There aren't many new jobs sprouting up in home building at present, but that's likely to change as the emerging "green economy" gains momentum worldwide.
Efforts to curb climate change are expected to seed millions of new green jobs around the globe in the coming decades, many of which will take root in the building sector, notes a report recently commissioned by the United Nations Environment Programme (UNEP) as part of its joint Green Jobs Initiative.
According to the report, "Green Jobs: Towards Decent Work in a Sustainable Low-Carbon World," the global market for sustainable products and services is projected to double from $1.37 trillion to $2.74 trillion annually by the year 2020, with building and construction ranking among those sectors expected to have a significant environmental, economic, and employment impact.
Efforts to make buildings more energy-efficient will create millions of new jobs, researchers surmised, and will also have a greening effect on the job responsibilities of an estimated 111 million people worldwide who already work in construction. High-performance projects and upgrades could generate up to 3.5 million additional green jobs in Europe and the United States alone, the report concluded.
These findings dovetail with new research by the U.S. Conference of Mayors, which forecasts that American green jobs will grow fivefold over the next three decades, from 750,000 currently to more than 4.2 million by 2038.
That study, which establishes benchmarks for a new national Green Jobs Index, projects that green jobs could account for as much as 10 percent of employment growth in the United States through 2038, representing the fastest growing job segment in the nation's economy. Advances in renewable electricity production are expected to spark 1.23 million new jobs over the next 30 years, while alternative transportation is expected to fuel 1.5 million jobs.

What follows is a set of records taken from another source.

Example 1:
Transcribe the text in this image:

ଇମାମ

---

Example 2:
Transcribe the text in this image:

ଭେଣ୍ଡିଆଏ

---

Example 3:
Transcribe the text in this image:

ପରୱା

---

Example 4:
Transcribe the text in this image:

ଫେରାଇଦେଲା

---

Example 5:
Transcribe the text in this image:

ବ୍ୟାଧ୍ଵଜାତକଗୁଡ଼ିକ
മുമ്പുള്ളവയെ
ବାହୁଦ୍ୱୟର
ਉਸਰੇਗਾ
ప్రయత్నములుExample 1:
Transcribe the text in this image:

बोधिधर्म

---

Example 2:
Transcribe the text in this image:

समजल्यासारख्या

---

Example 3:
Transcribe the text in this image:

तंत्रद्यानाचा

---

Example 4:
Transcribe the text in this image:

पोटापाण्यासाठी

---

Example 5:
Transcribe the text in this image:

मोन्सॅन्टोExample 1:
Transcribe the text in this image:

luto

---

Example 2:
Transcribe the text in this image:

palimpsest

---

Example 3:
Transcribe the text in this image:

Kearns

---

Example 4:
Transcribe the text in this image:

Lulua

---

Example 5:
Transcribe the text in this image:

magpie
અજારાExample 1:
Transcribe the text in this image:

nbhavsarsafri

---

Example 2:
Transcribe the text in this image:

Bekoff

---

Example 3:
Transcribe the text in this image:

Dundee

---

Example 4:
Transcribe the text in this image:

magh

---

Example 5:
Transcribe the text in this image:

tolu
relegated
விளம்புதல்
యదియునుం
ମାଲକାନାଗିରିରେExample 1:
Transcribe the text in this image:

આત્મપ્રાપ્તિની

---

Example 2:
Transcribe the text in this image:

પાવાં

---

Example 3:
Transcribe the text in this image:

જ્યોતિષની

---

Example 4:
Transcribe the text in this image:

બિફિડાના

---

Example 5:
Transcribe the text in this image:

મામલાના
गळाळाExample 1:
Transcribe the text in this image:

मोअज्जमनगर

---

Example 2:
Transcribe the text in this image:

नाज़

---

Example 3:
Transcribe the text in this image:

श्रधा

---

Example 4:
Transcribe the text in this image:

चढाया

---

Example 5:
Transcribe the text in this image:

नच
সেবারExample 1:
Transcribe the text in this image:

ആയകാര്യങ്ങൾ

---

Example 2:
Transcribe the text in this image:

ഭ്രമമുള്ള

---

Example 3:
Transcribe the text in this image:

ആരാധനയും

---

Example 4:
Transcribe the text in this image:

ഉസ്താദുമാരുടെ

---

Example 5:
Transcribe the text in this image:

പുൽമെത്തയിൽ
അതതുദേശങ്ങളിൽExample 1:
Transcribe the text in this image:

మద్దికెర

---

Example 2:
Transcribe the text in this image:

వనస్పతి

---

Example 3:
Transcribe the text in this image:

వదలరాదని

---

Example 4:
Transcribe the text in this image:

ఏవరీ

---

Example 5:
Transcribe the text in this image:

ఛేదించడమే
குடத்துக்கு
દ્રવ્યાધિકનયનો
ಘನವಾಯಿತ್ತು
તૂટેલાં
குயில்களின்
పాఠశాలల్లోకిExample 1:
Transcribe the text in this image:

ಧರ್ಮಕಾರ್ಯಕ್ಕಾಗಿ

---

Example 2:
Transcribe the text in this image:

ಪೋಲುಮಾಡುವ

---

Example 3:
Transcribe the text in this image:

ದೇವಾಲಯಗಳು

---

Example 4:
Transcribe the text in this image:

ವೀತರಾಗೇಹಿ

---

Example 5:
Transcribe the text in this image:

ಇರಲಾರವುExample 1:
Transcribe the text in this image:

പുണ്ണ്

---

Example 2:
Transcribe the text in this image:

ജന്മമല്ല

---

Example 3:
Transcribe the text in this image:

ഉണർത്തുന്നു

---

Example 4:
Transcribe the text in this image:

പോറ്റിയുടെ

Commercial and residential building retrofits will result in roughly 81,000 new jobs in building and construction, researchers predict.
Meanwhile, the market for green homes continues to grow, in spite of the recession. In a recent survey conducted by McGraw-Hill Construction in partnership with the NAHB, more than a fifth of builders (21 percent) said they’d be building 90 percent of their projects green by next year. Sixty percent of respondents indicated a belief that home buyers are willing to pay more for green homes, and 40 percent said building green makes it easier to market in a down economy.
Jenny Sullivan is senior editor, design, for BUILDER.